> _Work to be completed_
Beneath this line sits some data. Return only its lines from the one holding "A Very Affordable 2" through the one holding "from 'God's' judgement", inclusive, exactly, with the images removed.

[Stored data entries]
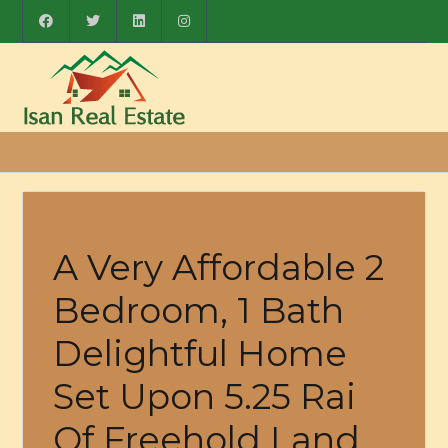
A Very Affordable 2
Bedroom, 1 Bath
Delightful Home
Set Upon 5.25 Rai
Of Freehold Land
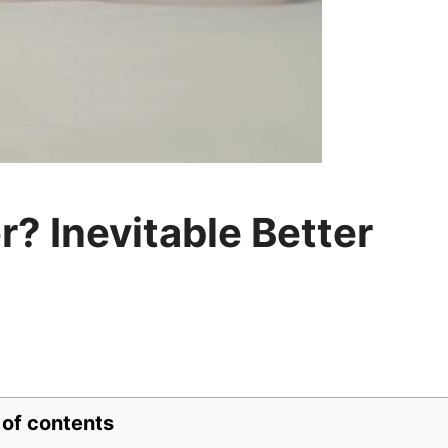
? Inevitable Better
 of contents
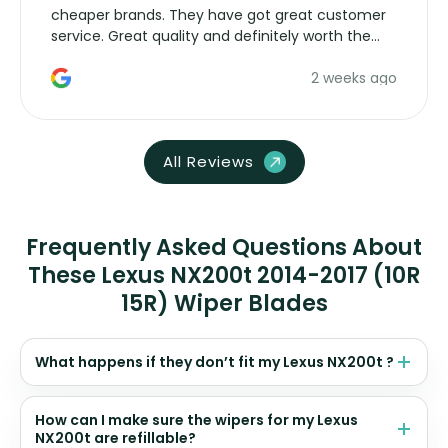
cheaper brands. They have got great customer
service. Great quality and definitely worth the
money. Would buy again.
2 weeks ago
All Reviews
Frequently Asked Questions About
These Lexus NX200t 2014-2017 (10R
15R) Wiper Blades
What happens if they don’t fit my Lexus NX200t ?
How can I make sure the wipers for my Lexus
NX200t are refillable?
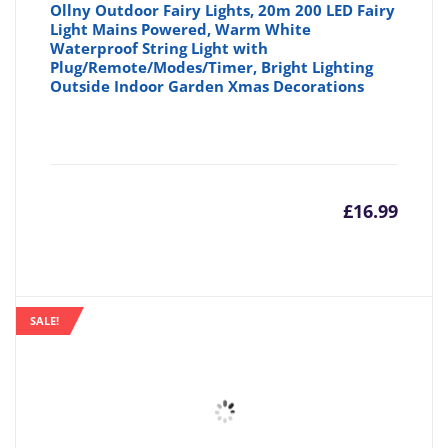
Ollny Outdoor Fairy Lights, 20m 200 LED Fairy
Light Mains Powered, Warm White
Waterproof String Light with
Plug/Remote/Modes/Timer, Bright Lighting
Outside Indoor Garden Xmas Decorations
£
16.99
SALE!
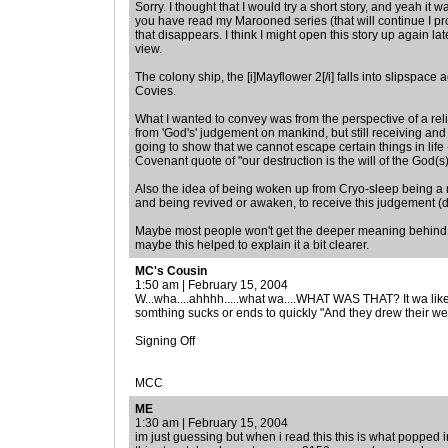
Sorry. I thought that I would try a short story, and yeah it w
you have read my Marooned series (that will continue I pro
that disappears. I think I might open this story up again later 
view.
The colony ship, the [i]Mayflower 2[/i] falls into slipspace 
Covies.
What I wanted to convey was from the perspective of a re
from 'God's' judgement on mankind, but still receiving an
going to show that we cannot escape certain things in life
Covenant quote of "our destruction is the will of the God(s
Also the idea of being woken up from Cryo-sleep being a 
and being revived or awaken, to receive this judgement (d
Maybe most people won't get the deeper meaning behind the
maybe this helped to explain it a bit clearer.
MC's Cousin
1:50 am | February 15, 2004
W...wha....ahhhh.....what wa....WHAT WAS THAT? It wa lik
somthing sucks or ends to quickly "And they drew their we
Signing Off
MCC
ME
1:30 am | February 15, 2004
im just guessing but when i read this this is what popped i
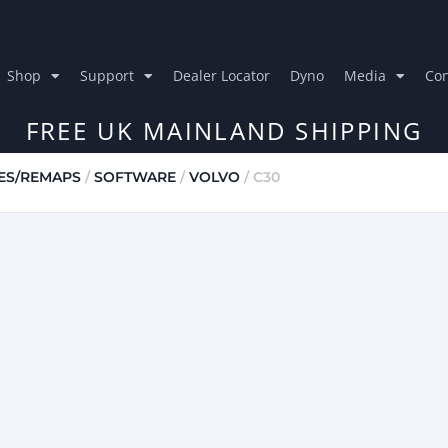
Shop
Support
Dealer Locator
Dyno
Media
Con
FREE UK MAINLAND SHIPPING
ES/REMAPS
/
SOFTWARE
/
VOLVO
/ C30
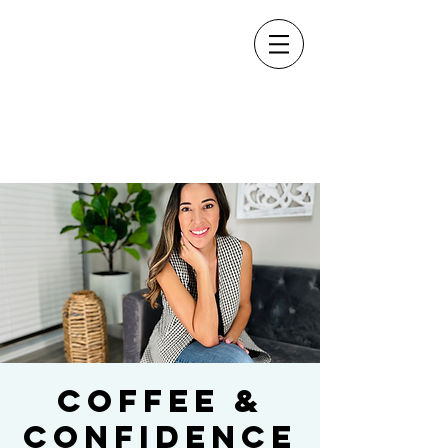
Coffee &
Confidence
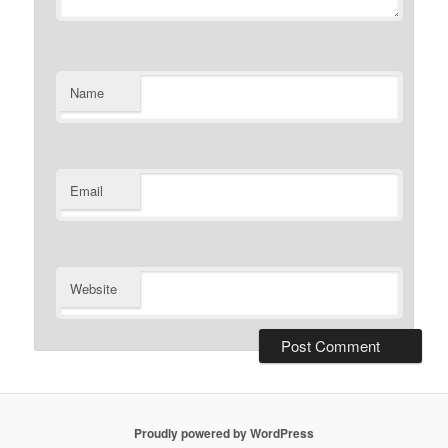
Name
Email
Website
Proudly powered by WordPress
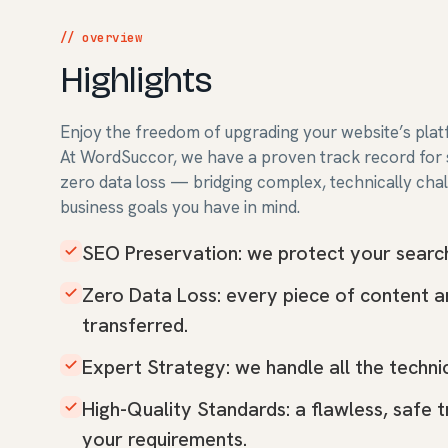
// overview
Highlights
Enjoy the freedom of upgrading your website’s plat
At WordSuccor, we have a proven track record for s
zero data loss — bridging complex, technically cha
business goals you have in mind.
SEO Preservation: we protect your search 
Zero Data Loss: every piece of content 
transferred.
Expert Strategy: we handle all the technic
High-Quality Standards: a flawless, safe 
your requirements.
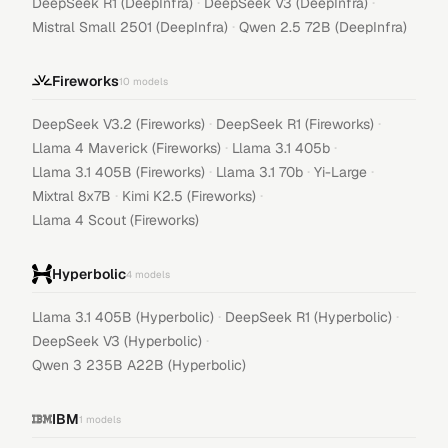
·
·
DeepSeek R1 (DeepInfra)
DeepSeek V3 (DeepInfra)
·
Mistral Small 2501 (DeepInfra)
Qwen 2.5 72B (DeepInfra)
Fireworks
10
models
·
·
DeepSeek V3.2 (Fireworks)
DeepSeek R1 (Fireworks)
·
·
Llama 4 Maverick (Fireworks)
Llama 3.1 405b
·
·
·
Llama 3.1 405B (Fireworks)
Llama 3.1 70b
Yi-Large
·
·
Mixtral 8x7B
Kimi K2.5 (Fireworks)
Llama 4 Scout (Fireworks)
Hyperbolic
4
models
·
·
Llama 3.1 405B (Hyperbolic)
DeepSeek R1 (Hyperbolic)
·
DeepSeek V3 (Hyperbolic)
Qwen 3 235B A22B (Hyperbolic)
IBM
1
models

==

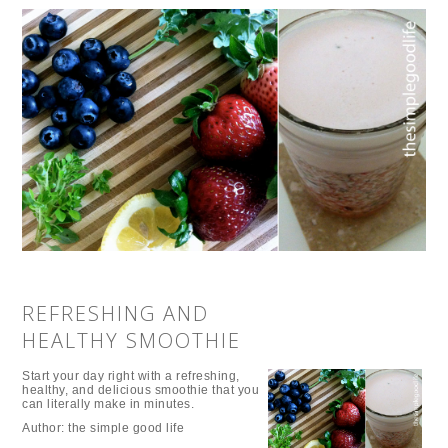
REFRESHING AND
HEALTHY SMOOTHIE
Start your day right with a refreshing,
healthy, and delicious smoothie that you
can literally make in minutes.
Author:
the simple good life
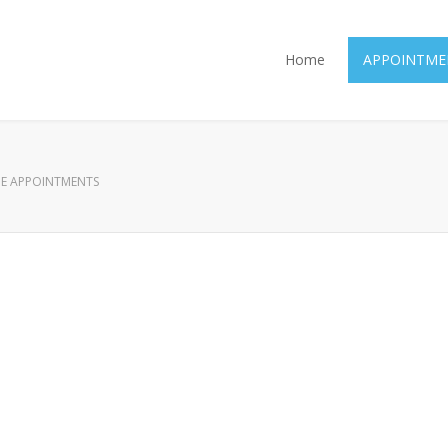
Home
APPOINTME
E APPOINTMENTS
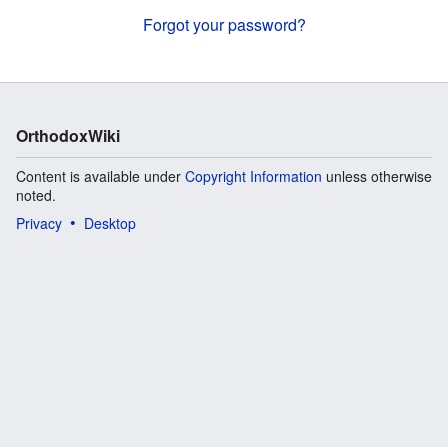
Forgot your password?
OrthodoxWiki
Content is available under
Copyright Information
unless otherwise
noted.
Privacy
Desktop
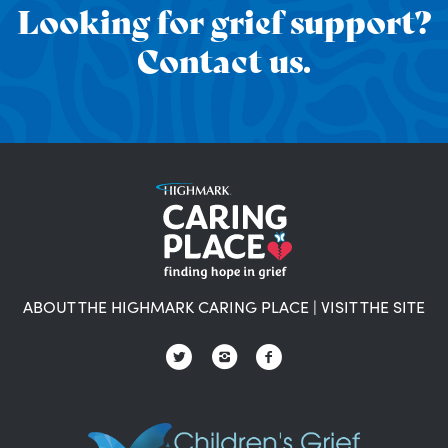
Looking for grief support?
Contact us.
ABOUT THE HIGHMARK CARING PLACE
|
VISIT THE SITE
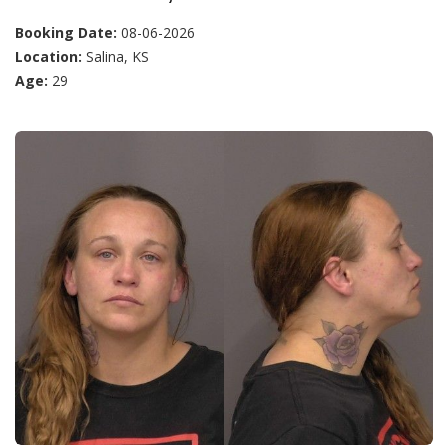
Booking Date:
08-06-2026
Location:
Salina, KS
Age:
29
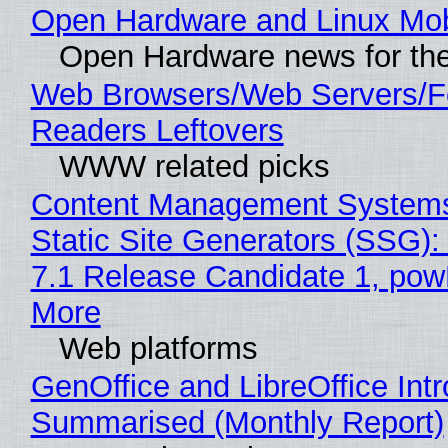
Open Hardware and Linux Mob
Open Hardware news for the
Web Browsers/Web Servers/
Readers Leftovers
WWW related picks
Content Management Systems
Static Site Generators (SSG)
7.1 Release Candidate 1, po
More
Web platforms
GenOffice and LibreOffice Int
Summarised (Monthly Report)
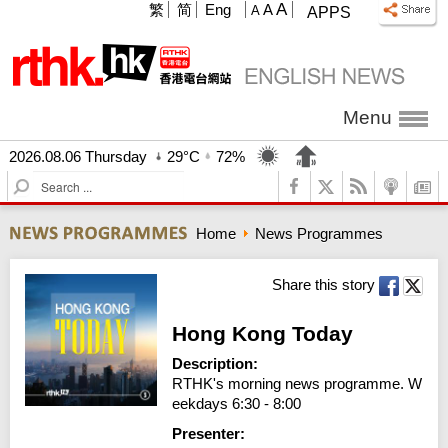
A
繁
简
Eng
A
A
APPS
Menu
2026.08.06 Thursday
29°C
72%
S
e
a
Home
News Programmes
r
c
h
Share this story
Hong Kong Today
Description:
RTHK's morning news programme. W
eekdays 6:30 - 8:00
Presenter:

> _Expected answer_
A Very Affordable 2
Bedroom, 1 Bath
Delightful Home
Set Upon 5.25 Rai
Of Freehold Land
? Inevitable Better
 of contents
cheaper brands. They have got great customer
service. Great quality and definitely worth the
money. Would buy again.
2 weeks ago
All Reviews
Frequently Asked Questions About
These Lexus NX200t 2014-2017 (10R
15R) Wiper Blades
What happens if they don’t fit my Lexus NX200t ?
How can I make sure the wipers for my Lexus
NX200t are refillable?
Ollny Outdoor Fairy Lights, 20m 200 LED Fairy
Light Mains Powered, Warm White
Waterproof String Light with
Plug/Remote/Modes/Timer, Bright Lighting
Outside Indoor Garden Xmas Decorations
£
16.99
SALE!
Sorry. I thought that I would try a short story, and yeah it w
you have read my Marooned series (that will continue I pro
that disappears. I think I might open this story up again later 
view.
The colony ship, the [i]Mayflower 2[/i] falls into slipspace 
Covies.
What I wanted to convey was from the perspective of a re
from 'God's' judgement on mankind, but still receiving an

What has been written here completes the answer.